Student Collaborators
CrowdSome
Research and Projects
My main research interest is to understand and improve crowdsourced development. I believe crowdsourcing can be used to develop a large variety of things, including complex, data-intensive systems.
I both build and study systems. My toolbox includes performance indicators, behavior studies, network analysis, pricing, evolutionary computation, machine learning, and natural language processing. Below is a selection of recent research topics.

Crowdsourced Task Decomposition
Project decomposition is a labor-intensive process that is holding back the adoption of crowdsourcing. Our current approach to this is to use modern NLP methods, to learn the relationship between task statements and project descriptions. These learned models will then be combined with evolutionary methods to create an automatic decomposition tool.

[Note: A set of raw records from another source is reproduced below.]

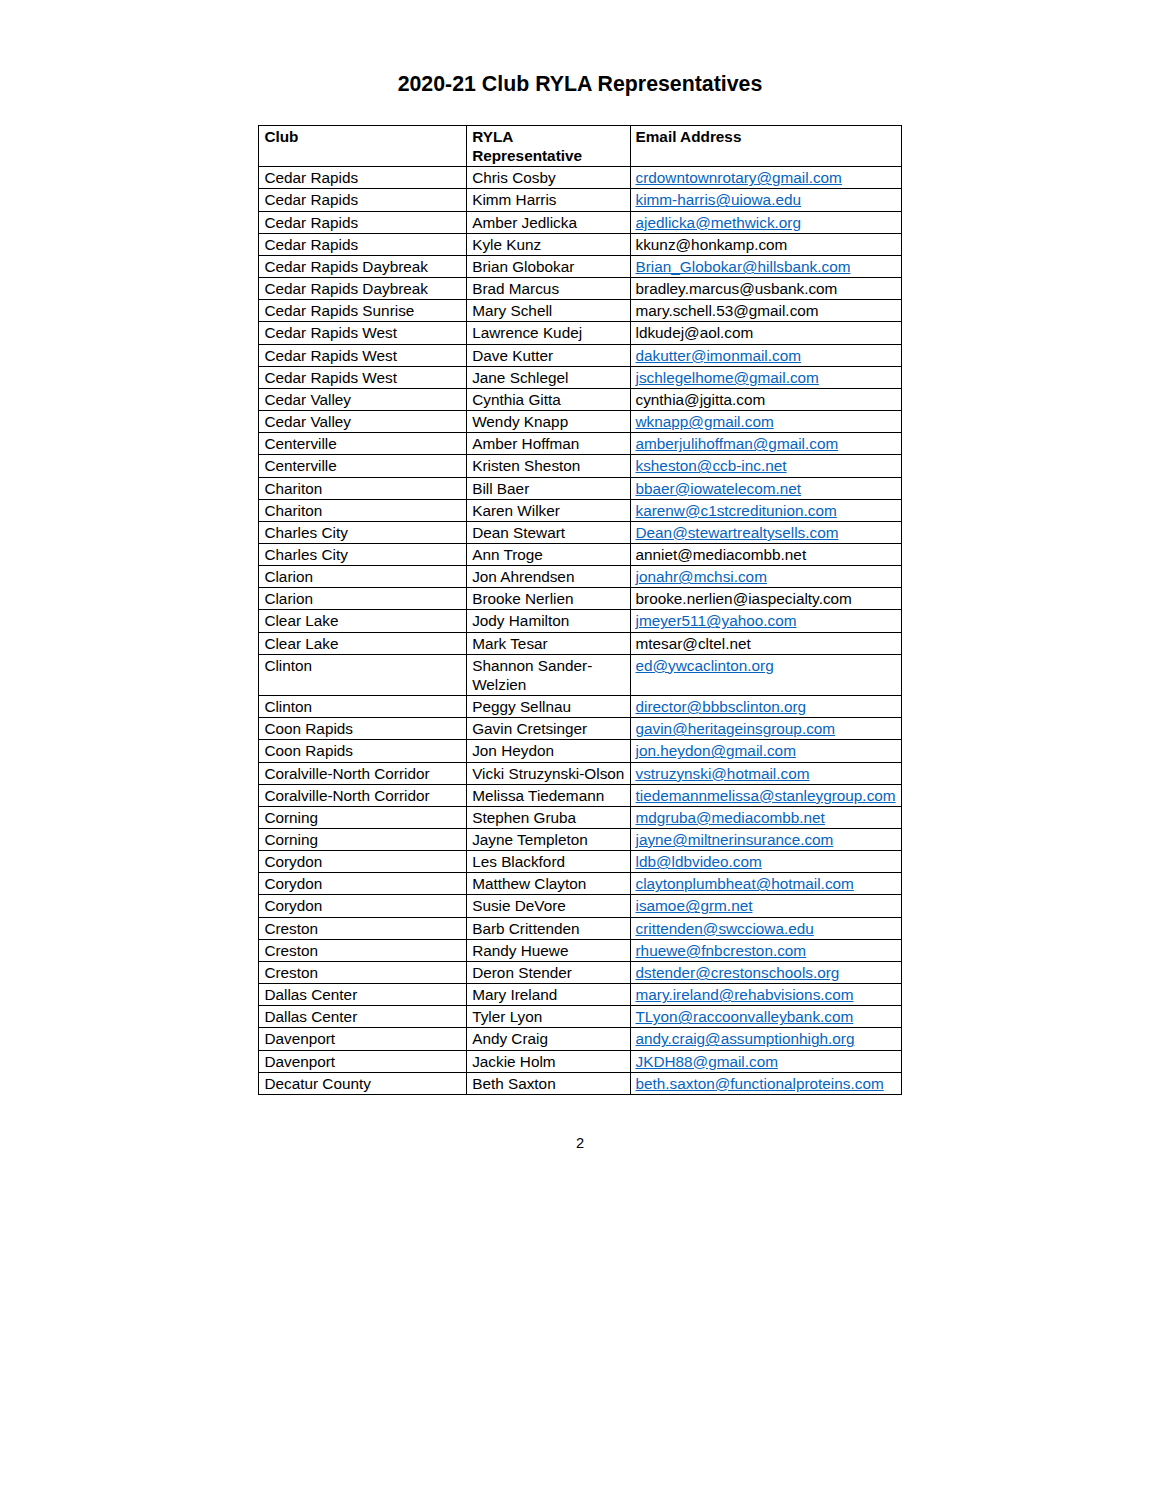2020-21 Club RYLA Representatives
| Club | RYLA Representative | Email Address |
| --- | --- | --- |
| Cedar Rapids | Chris Cosby | crdowntownrotary@gmail.com |
| Cedar Rapids | Kimm Harris | kimm-harris@uiowa.edu |
| Cedar Rapids | Amber Jedlicka | ajedlicka@methwick.org |
| Cedar Rapids | Kyle Kunz | kkunz@honkamp.com |
| Cedar Rapids Daybreak | Brian Globokar | Brian_Globokar@hillsbank.com |
| Cedar Rapids Daybreak | Brad Marcus | bradley.marcus@usbank.com |
| Cedar Rapids Sunrise | Mary Schell | mary.schell.53@gmail.com |
| Cedar Rapids West | Lawrence Kudej | ldkudej@aol.com |
| Cedar Rapids West | Dave Kutter | dakutter@imonmail.com |
| Cedar Rapids West | Jane Schlegel | jschlegelhome@gmail.com |
| Cedar Valley | Cynthia Gitta | cynthia@jgitta.com |
| Cedar Valley | Wendy Knapp | wknapp@gmail.com |
| Centerville | Amber Hoffman | amberjulihoffman@gmail.com |
| Centerville | Kristen Sheston | ksheston@ccb-inc.net |
| Chariton | Bill Baer | bbaer@iowatelecom.net |
| Chariton | Karen Wilker | karenw@c1stcreditunion.com |
| Charles City | Dean Stewart | Dean@stewartrealtysells.com |
| Charles City | Ann Troge | anniet@mediacombb.net |
| Clarion | Jon Ahrendsen | jonahr@mchsi.com |
| Clarion | Brooke Nerlien | brooke.nerlien@iaspecialty.com |
| Clear Lake | Jody Hamilton | jmeyer511@yahoo.com |
| Clear Lake | Mark Tesar | mtesar@cltel.net |
| Clinton | Shannon Sander-Welzien | ed@ywcaclinton.org |
| Clinton | Peggy Sellnau | director@bbbsclinton.org |
| Coon Rapids | Gavin Cretsinger | gavin@heritageinsgroup.com |
| Coon Rapids | Jon Heydon | jon.heydon@gmail.com |
| Coralville-North Corridor | Vicki Struzynski-Olson | vstruzynski@hotmail.com |
| Coralville-North Corridor | Melissa Tiedemann | tiedemannmelissa@stanleygroup.com |
| Corning | Stephen Gruba | mdgruba@mediacombb.net |
| Corning | Jayne Templeton | jayne@miltnerinsurance.com |
| Corydon | Les Blackford | ldb@ldbvideo.com |
| Corydon | Matthew Clayton | claytonplumbheat@hotmail.com |
| Corydon | Susie DeVore | isamoe@grm.net |
| Creston | Barb Crittenden | crittenden@swcciowa.edu |
| Creston | Randy Huewe | rhuewe@fnbcreston.com |
| Creston | Deron Stender | dstender@crestonschools.org |
| Dallas Center | Mary Ireland | mary.ireland@rehabvisions.com |
| Dallas Center | Tyler Lyon | TLyon@raccoonvalleybank.com |
| Davenport | Andy Craig | andy.craig@assumptionhigh.org |
| Davenport | Jackie Holm | JKDH88@gmail.com |
| Decatur County | Beth Saxton | beth.saxton@functionalproteins.com |
2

Collaborators: Ahmed Bahabry, Sanam Jena

Crowdsourced Task Scheduling
We develop methods for dynamic task scheduling in crowdsourcing.

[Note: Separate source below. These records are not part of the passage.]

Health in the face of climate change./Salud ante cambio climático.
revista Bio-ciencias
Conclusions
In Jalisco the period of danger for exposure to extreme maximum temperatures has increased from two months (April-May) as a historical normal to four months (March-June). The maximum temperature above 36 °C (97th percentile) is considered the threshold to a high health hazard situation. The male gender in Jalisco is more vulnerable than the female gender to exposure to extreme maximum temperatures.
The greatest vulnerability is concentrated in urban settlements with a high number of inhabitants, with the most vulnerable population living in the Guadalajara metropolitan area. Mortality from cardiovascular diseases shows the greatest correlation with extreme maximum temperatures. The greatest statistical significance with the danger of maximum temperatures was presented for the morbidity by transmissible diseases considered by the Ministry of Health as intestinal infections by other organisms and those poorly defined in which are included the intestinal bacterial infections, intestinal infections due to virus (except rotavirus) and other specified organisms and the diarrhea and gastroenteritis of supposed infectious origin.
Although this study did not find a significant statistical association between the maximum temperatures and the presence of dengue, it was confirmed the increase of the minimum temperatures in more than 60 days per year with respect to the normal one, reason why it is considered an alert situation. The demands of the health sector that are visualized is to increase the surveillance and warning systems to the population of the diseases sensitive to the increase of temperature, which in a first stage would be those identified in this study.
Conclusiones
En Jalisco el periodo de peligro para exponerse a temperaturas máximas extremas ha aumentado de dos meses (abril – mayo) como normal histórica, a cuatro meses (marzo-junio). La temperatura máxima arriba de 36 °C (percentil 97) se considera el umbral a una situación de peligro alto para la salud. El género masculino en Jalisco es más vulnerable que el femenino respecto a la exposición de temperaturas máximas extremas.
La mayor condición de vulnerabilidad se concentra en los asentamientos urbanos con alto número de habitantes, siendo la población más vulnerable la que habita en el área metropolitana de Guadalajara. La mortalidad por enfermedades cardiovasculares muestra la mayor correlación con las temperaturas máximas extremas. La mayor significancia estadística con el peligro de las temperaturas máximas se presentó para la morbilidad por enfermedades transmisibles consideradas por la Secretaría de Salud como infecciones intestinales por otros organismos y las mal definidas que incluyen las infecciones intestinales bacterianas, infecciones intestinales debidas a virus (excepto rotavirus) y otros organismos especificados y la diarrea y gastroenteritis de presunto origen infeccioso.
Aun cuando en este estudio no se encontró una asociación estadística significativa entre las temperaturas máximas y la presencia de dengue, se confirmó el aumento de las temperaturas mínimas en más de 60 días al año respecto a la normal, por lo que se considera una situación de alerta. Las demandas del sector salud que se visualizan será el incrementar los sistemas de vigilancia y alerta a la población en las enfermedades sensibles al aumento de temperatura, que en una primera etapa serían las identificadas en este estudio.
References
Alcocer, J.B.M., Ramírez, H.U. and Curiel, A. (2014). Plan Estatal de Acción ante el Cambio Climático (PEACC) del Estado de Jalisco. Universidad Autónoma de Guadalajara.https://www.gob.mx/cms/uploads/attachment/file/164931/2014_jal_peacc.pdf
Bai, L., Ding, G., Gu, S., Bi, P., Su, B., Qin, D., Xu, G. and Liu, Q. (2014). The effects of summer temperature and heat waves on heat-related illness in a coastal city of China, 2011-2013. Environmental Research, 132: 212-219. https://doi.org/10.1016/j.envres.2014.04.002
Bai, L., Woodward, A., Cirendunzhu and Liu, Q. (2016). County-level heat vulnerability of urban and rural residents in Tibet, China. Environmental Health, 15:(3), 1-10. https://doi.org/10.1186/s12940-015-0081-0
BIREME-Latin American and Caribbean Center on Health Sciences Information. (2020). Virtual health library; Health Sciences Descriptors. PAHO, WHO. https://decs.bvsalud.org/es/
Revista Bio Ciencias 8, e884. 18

We use a deep learning-based predictor of task success given a worker and a temporal task context, then combine the task success predictor with an evolutionary algorithm. This method can be used to schedule tasks from several projects utilizing the same worker pool concurrently.

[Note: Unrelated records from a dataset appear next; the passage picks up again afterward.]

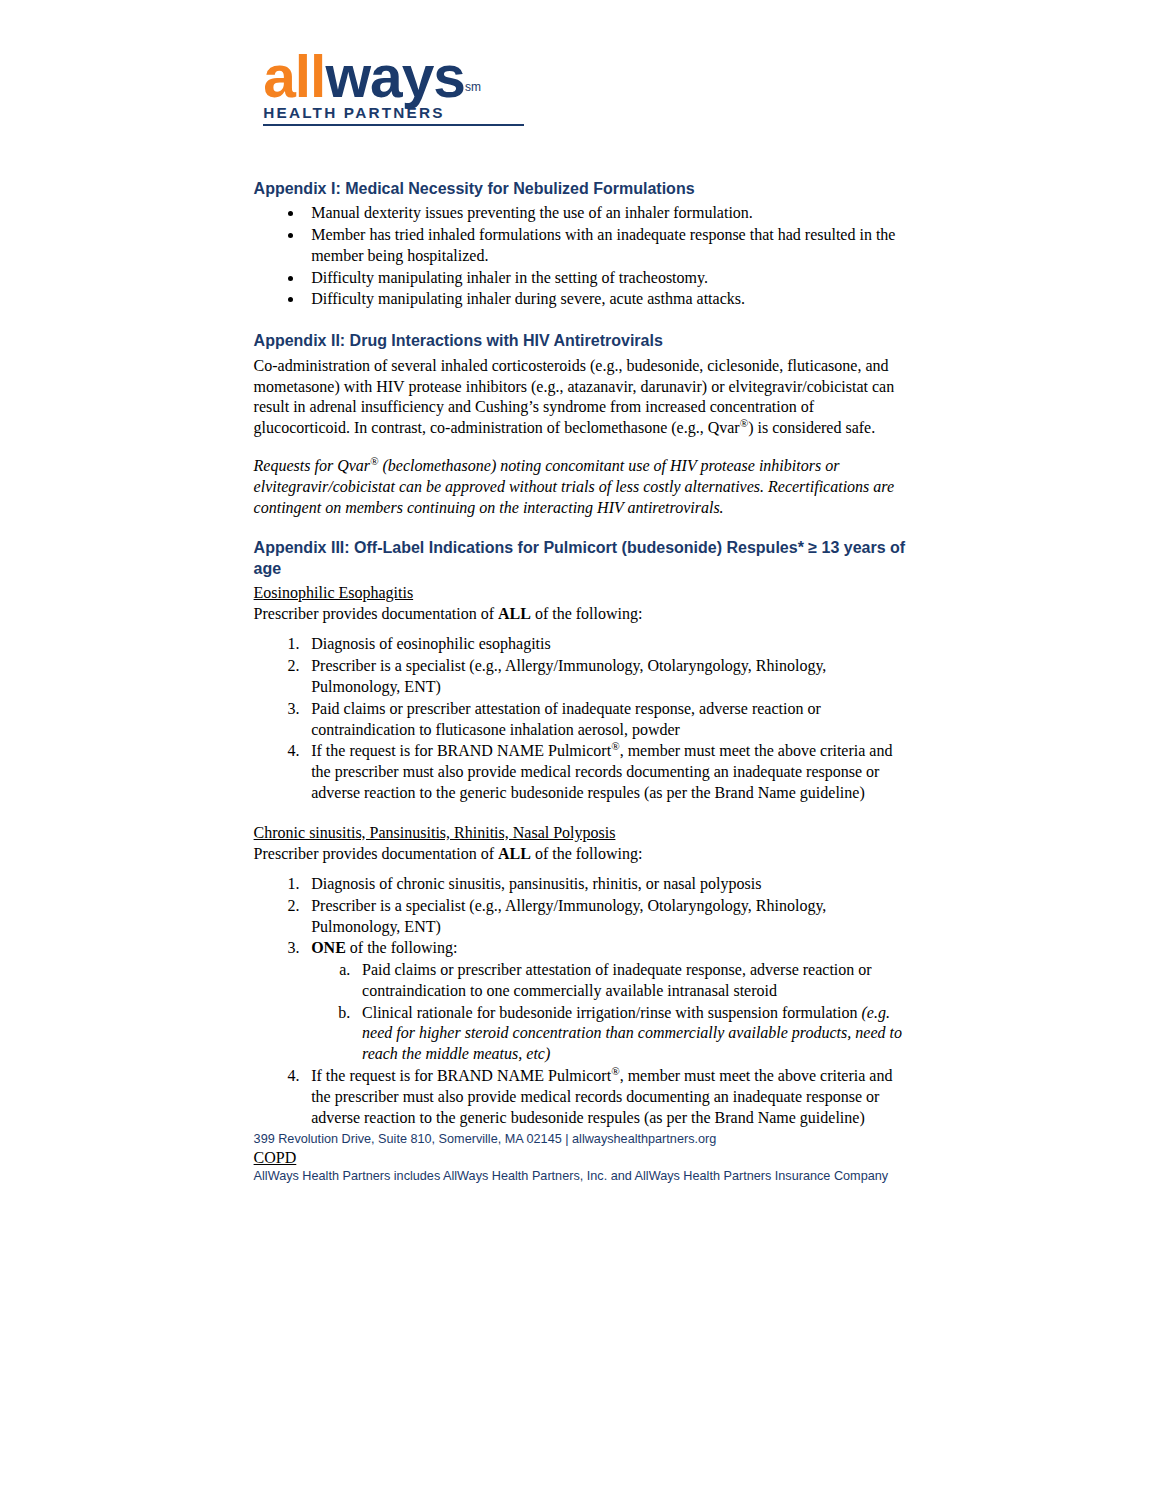all ways sm
HEALTH PARTNERS
Appendix I: Medical Necessity for Nebulized Formulations
Manual dexterity issues preventing the use of an inhaler formulation.
Member has tried inhaled formulations with an inadequate response that had resulted in the member being hospitalized.
Difficulty manipulating inhaler in the setting of tracheostomy.
Difficulty manipulating inhaler during severe, acute asthma attacks.
Appendix II: Drug Interactions with HIV Antiretrovirals
Co-administration of several inhaled corticosteroids (e.g., budesonide, ciclesonide, fluticasone, and mometasone) with HIV protease inhibitors (e.g., atazanavir, darunavir) or elvitegravir/cobicistat can result in adrenal insufficiency and Cushing’s syndrome from increased concentration of glucocorticoid. In contrast, co-administration of beclomethasone (e.g., Qvar®) is considered safe.
Requests for Qvar® (beclomethasone) noting concomitant use of HIV protease inhibitors or elvitegravir/cobicistat can be approved without trials of less costly alternatives. Recertifications are contingent on members continuing on the interacting HIV antiretrovirals.
Appendix III: Off-Label Indications for Pulmicort (budesonide) Respules* ≥ 13 years of age
Eosinophilic Esophagitis
Prescriber provides documentation of ALL of the following:
Diagnosis of eosinophilic esophagitis
Prescriber is a specialist (e.g., Allergy/Immunology, Otolaryngology, Rhinology, Pulmonology, ENT)
Paid claims or prescriber attestation of inadequate response, adverse reaction or contraindication to fluticasone inhalation aerosol, powder
If the request is for BRAND NAME Pulmicort®, member must meet the above criteria and the prescriber must also provide medical records documenting an inadequate response or adverse reaction to the generic budesonide respules (as per the Brand Name guideline)
Chronic sinusitis, Pansinusitis, Rhinitis, Nasal Polyposis
Prescriber provides documentation of ALL of the following:
Diagnosis of chronic sinusitis, pansinusitis, rhinitis, or nasal polyposis
Prescriber is a specialist (e.g., Allergy/Immunology, Otolaryngology, Rhinology, Pulmonology, ENT)
ONE of the following:
Paid claims or prescriber attestation of inadequate response, adverse reaction or contraindication to one commercially available intranasal steroid
Clinical rationale for budesonide irrigation/rinse with suspension formulation (e.g. need for higher steroid concentration than commercially available products, need to reach the middle meatus, etc)
If the request is for BRAND NAME Pulmicort®, member must meet the above criteria and the prescriber must also provide medical records documenting an inadequate response or adverse reaction to the generic budesonide respules (as per the Brand Name guideline)
COPD
399 Revolution Drive, Suite 810, Somerville, MA 02145 | allwayshealthpartners.org
AllWays Health Partners includes AllWays Health Partners, Inc. and AllWays Health Partners Insurance Company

Collaborators: Hardik Yagnik, Mahir Dhall

Crowd's Relation and Behavior
I investigate data from TopCoder, the software development crowdsourcing platform, and used ideas from psychology, software engineering, human factor engineering, and project management to develop appropriate measures for worker behavior and preferences. Using these measures, I build different models such as team elasticity, worker preferences, task completion patterns, and other relevant measures.
Collaborators: Hamid Shams

Industry Collaboration
MiPasa: Co-Opetition crowdsourced platform for analyzed and visualized data related to COVID-19. The platform provides both collaboration and competition activities in different levels of data science analysis.